Our model accounted for the tearing of tissue by the pressurized injection of intramural fluid over the time scale of minutes. This choice was based on the in vitro experiments by the Roach group (Carson et al. 1990; Roach et al. 1994). In our model, tearing was irreversible and healing of the torn tissue was not considered, which was not considered experimentally and would occur over a longer period. Moreover, possible healing of dissected arteries likely involves thrombus resolution and inflammatory responses. Such healing responses merit attention in future studies.

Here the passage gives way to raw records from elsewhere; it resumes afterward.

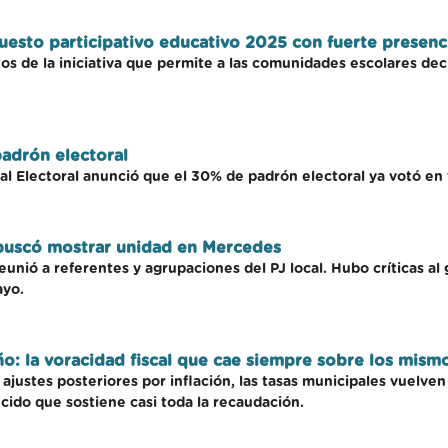
uesto participativo educativo 2025 con fuerte presen
s de la iniciativa que permite a las comunidades escolares deci
padrón electoral
l Electoral anunció que el 30% de padrón electoral ya votó en 
 buscó mostrar unidad en Mercedes
reunió a referentes y agrupaciones del PJ local. Hubo críticas a
ayo.
: la voracidad fiscal que cae siempre sobre los mism
ustes posteriores por inflación, las tasas municipales vuelven
cido que sostiene casi toda la recaudación.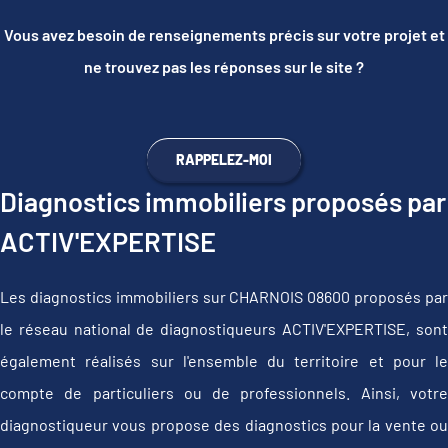
Vous avez besoin de renseignements précis sur votre projet et
ne trouvez pas les réponses sur le site ?
RAPPELEZ-MOI
Diagnostics immobiliers proposés par
ACTIV'EXPERTISE
Les diagnostics immobiliers sur CHARNOIS 08600 proposés par
le réseau national de diagnostiqueurs ACTIV'EXPERTISE, sont
également réalisés sur l'ensemble du territoire et pour le
compte de particuliers ou de professionnels. Ainsi, votre
diagnostiqueur vous propose des diagnostics pour la vente ou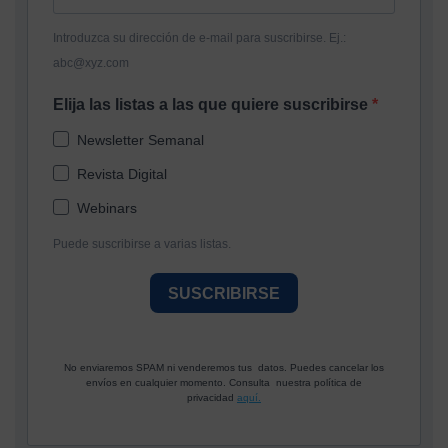
Introduzca su dirección de e-mail para suscribirse. Ej.:
abc@xyz.com
Elija las listas a las que quiere suscribirse
Newsletter Semanal
Revista Digital
Webinars
Puede suscribirse a varias listas.
SUSCRIBIRSE
No enviaremos SPAM ni venderemos tus datos. Puedes cancelar los
envíos en cualquier momento. Consulta nuestra política de
privacidad
aquí.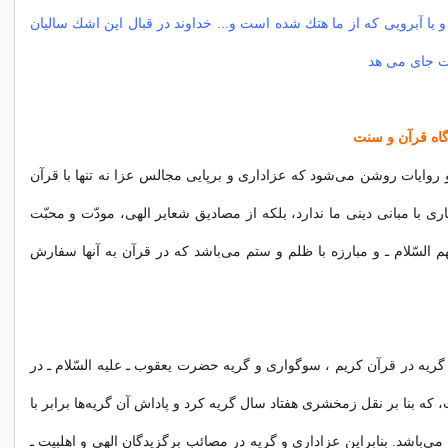
 آبرویى كه از ما هتك شده است و... خداوند در قبال این اشك سالیان
شت جاى مى هد
و روایات روشن می‌شود كه عزاداری و برپایی مجالس عزا نه تنها با قرآن
ی با مبانی دینی ما ندارد، بلكه از مصادیق شعایر الهی، مودّت و محبّت
م السّلام ـ و مبارزه با ظلم و ستم می‌باشد كه در قرآن به آنها سفارش
 گریه در قرآن كریم ، سوگواری و گریه حضرت یعقوب ـ علیه السّلام ـ در
ه بنا بر نقل زمخشری هفتاد سال گریه كرد و پاداش آن گریه‌ها برابر با
می‌باشد. بنابراین عزاداری و گریه در مصائب برگزیدگان الهی و اهلبیت ـ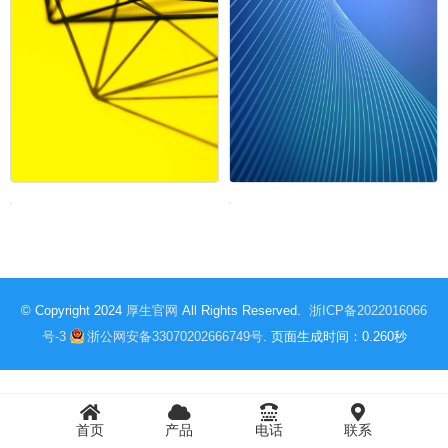
© Copyright 2024
厚生官网
All Rights Reserved.
浙ICP备2022016066
号-3
浙公网安备33070202666749号
. 页面生成时间：0.260秒
首页
产品
电话
联系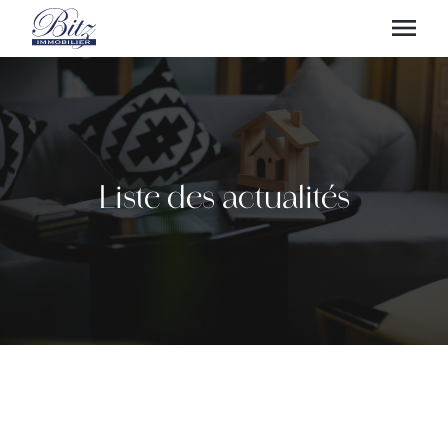
Liste des actualités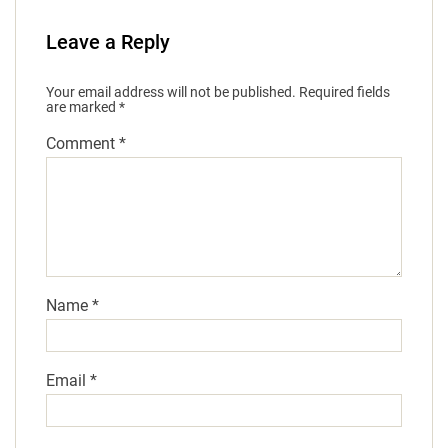
Leave a Reply
Your email address will not be published.
Required fields
are marked
*
Comment
*
Name
*
Email
*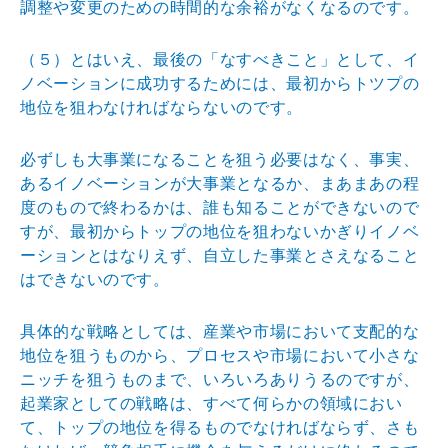
調整や変更のための時間的な余
裕がなくなるのです。
（５）とはいえ、最後の「なすべきこと」として、イ
ノベ
ーションに成功するためには、最初からトツプの
地位を狙
わなければならないのです。
必ずしも大事業になることを狙う必要はなく、事実、
ある
イノベーションが大事業となるか、まあまあの程
度のもの
で終わるかは、誰も知ることができないので
すが、最初か
らトップの地位を狙わないかぎりイノベ
ーションとはなり
えず、自立した事業とさえなること
はできないのです。
具体的な戦略としては、産業や市場において支配的な
地位
を狙うものから、プロセスや市場において小さな
ニッチを
狙うものまで、いろいろありうるのですが、
起業家として
の戦略は、すべて何らかの領域におい
て、トップの地位を
得るものでなければならず、さも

In conclusion, aortic dissection is a complex clinical condition. Given that dissections present in patients having diverse risk factors, from younger individuals with particular genetic mutations to older individuals who are hypertensive (Wu et al. 2013; Nienaber et al. 2016), it is unlikely that all dissections arise from the same initiating biological or mechanical event. Rather dissections likely arise from many different types of initiators and diverse factors likely dictate whether the dissection will propagate, result in a re-entry site, or lead to complete transmural failure, that is, rupture. The reported relation for \({P}_{\mathrm{tear}}\) (Eq. (9)) implies that given the development of a large enough initial tear, the normal pressure of blood can propagate dissections even in healthy aortas. Furthermore, the present studies provide computational support for the seminal observations of Roach and colleagues that sites of intramural swelling can lead to propagating delaminations within the aortic wall and confirm the importance of the radially oriented structural constituents within the wall in allowing or arresting dissection (cf. Dingemans et al. 2006; Tsamis et al. 2014). In particular, elastic fibers within the wall that serve as radial struts can play important structural, not just instructional, roles (Dingemans et al. 2006; Humphrey et al. 2015; O’Connell et al. 2008) and must be considered in greater detail as we seek to understand the biomechanical mechanisms of aortic dissection.